- _What needs to be done_:
Restate the data below word for word. Leave the images out.

[Consecutive indoor scene images]

* * *

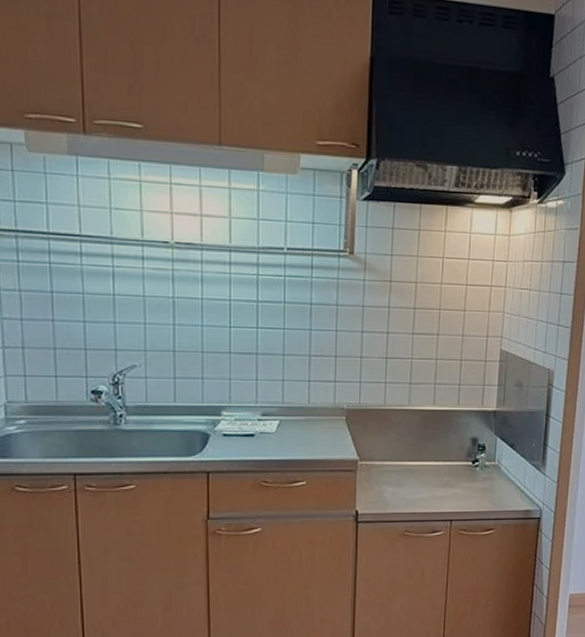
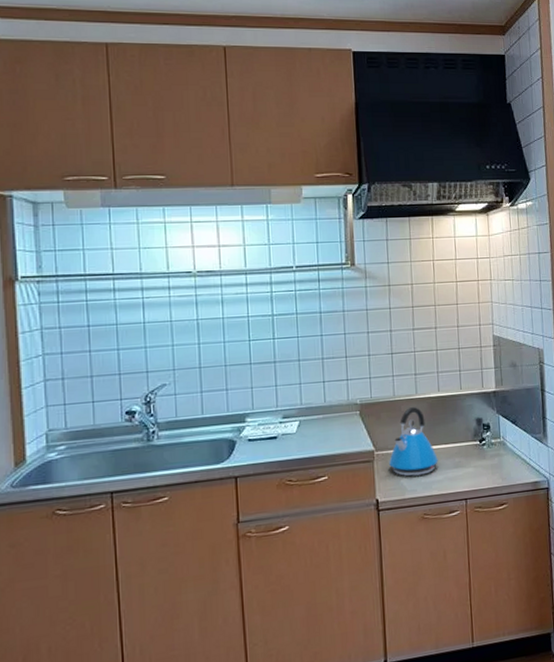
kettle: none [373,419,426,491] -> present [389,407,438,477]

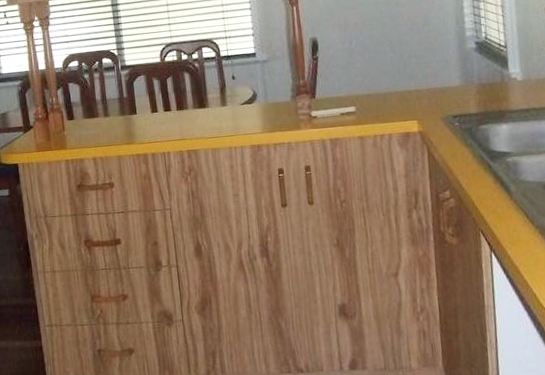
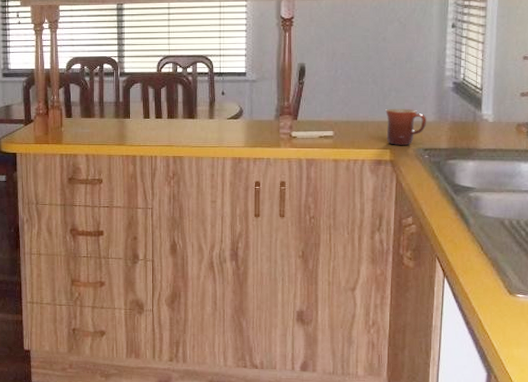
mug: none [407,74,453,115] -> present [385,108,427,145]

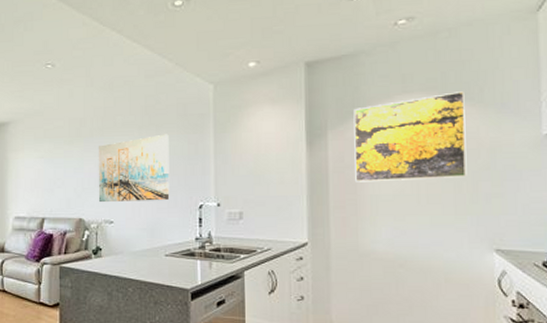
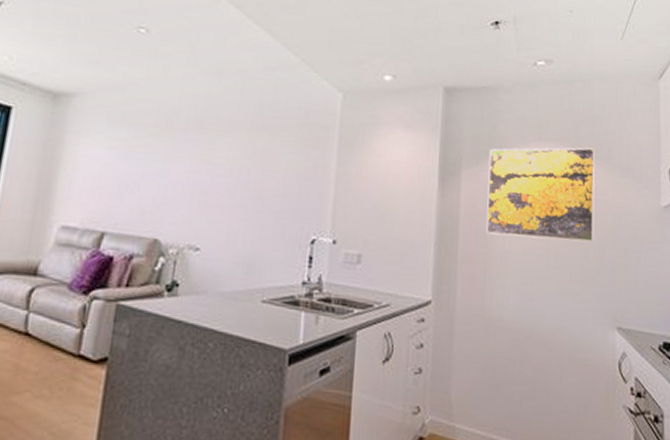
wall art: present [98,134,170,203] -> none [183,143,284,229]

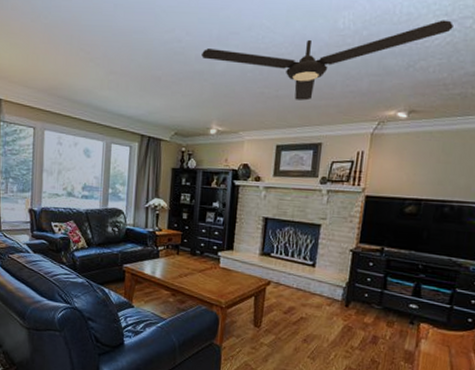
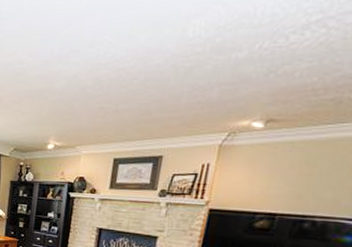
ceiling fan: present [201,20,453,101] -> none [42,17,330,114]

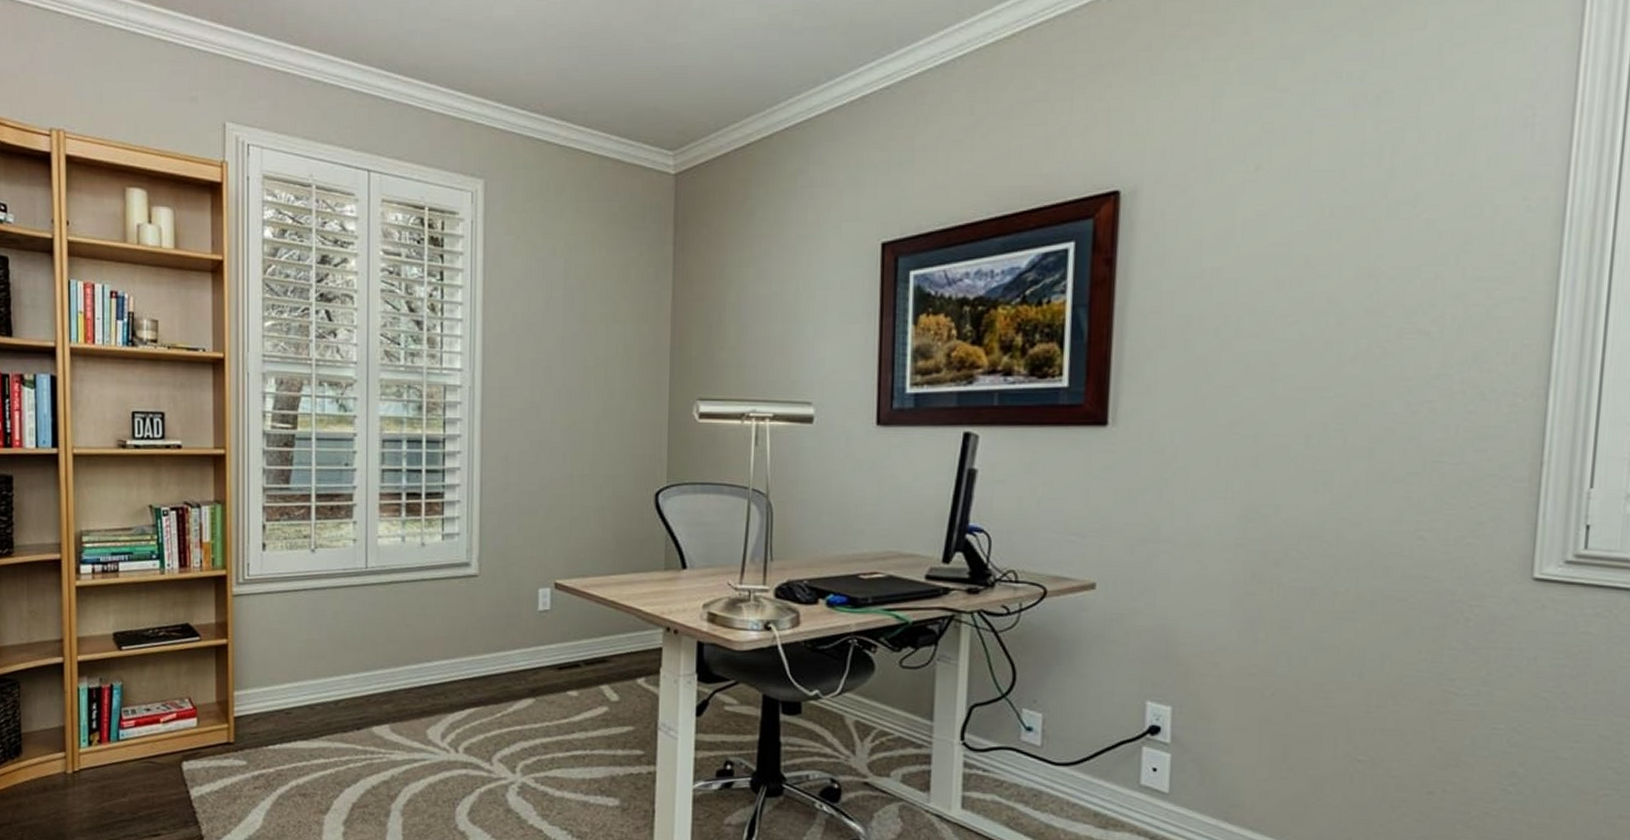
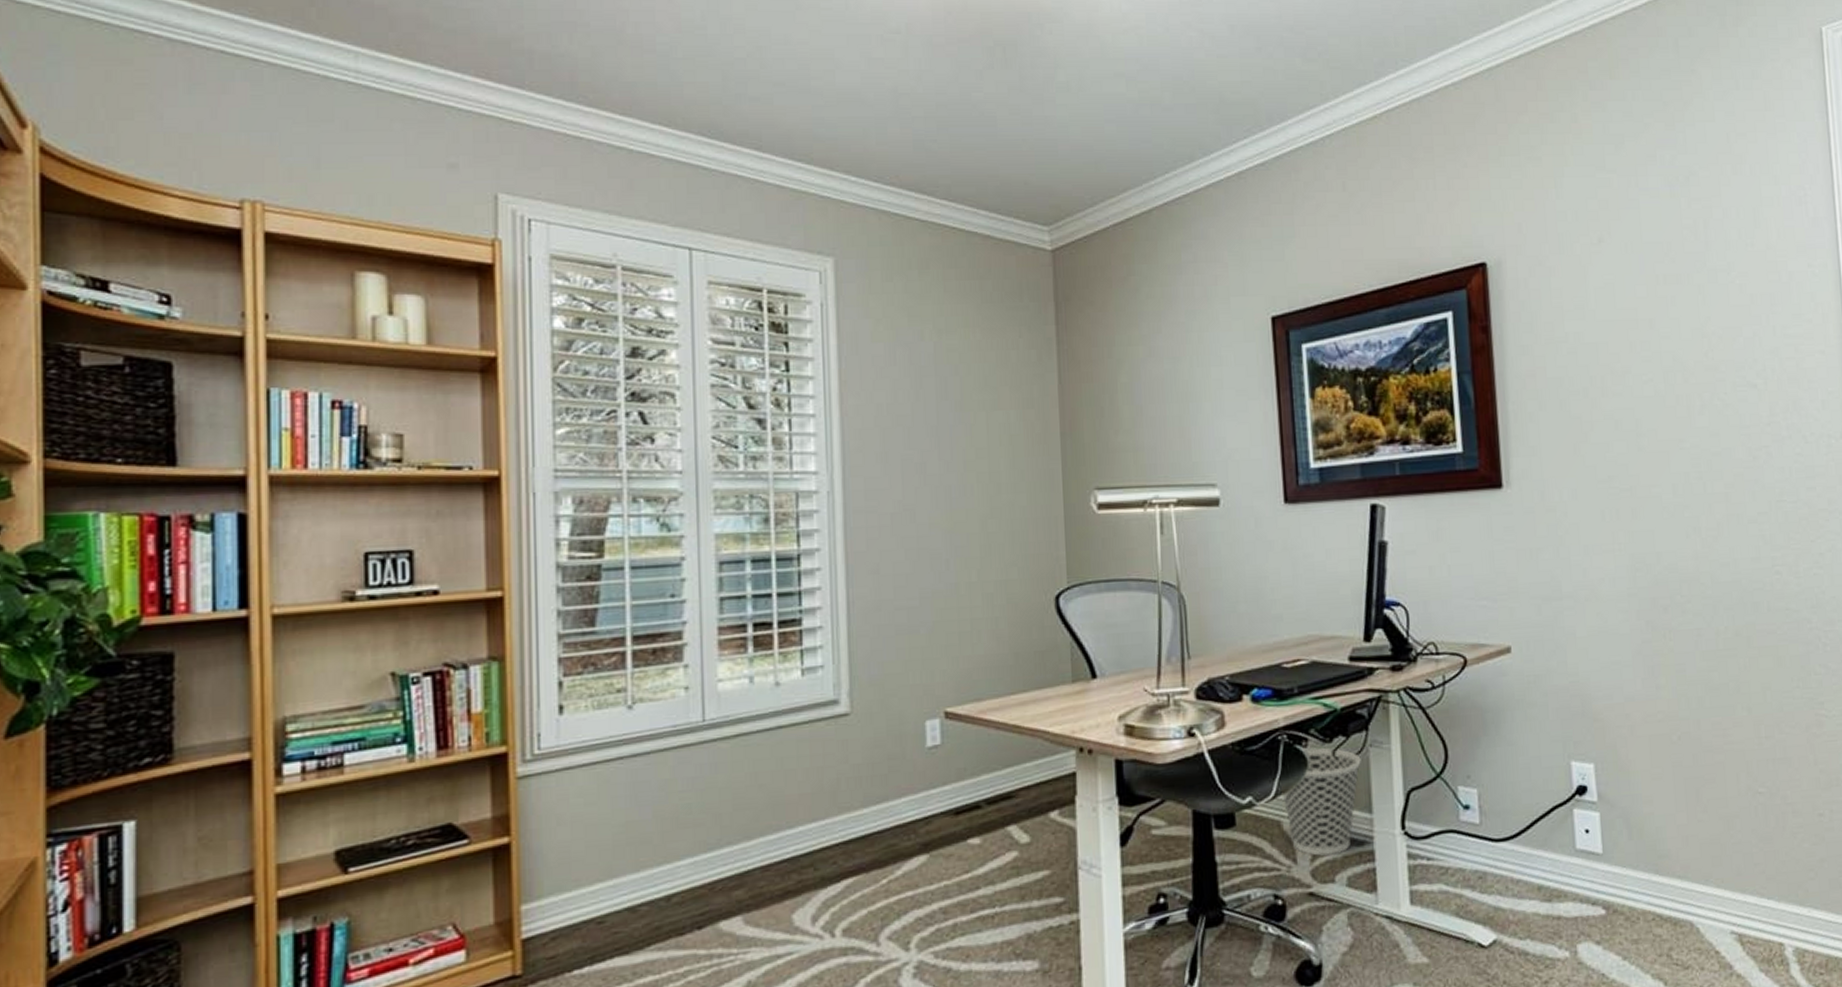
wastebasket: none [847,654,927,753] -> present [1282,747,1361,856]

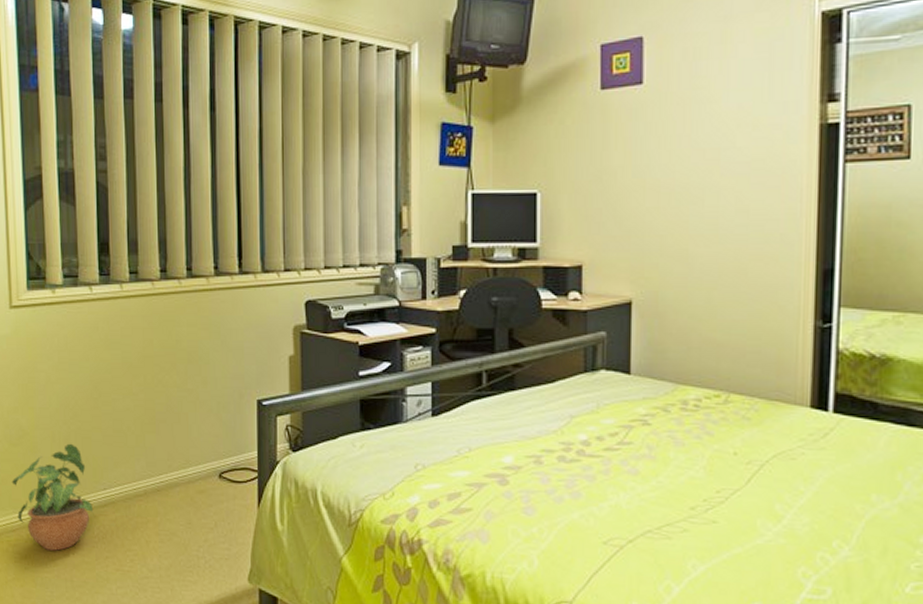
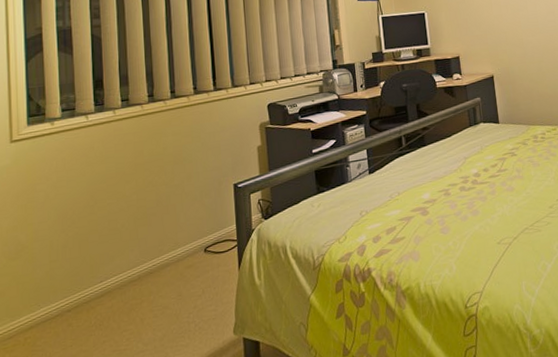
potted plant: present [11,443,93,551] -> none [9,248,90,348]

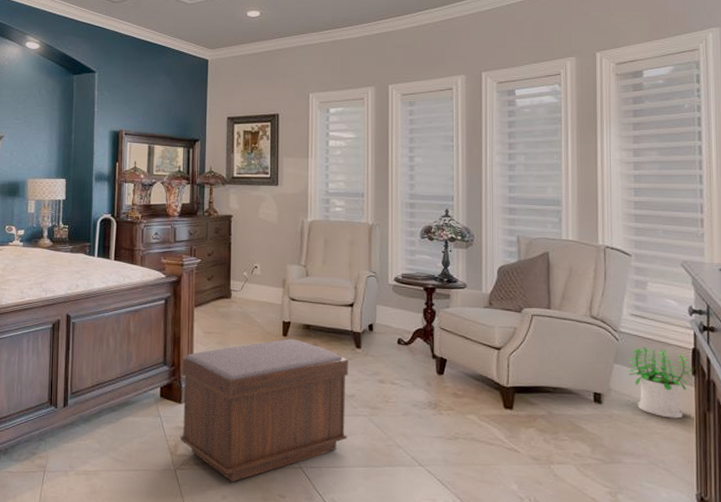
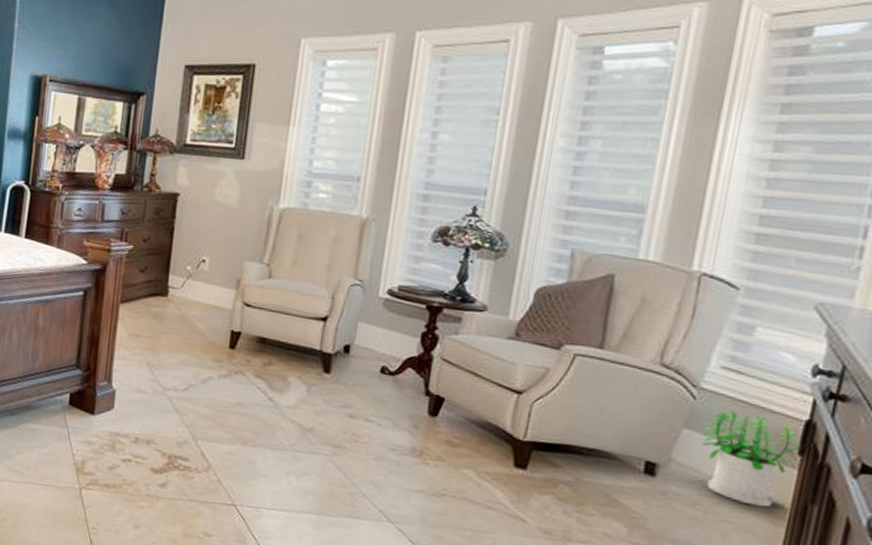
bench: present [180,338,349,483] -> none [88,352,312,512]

* * *

- _Written response_:
kettle: none [373,419,426,491] -> present [389,407,438,477]

mug: none [407,74,453,115] -> present [385,108,427,145]

wall art: present [98,134,170,203] -> none [183,143,284,229]

ceiling fan: present [201,20,453,101] -> none [42,17,330,114]

wastebasket: none [847,654,927,753] -> present [1282,747,1361,856]

potted plant: present [11,443,93,551] -> none [9,248,90,348]

bench: present [180,338,349,483] -> none [88,352,312,512]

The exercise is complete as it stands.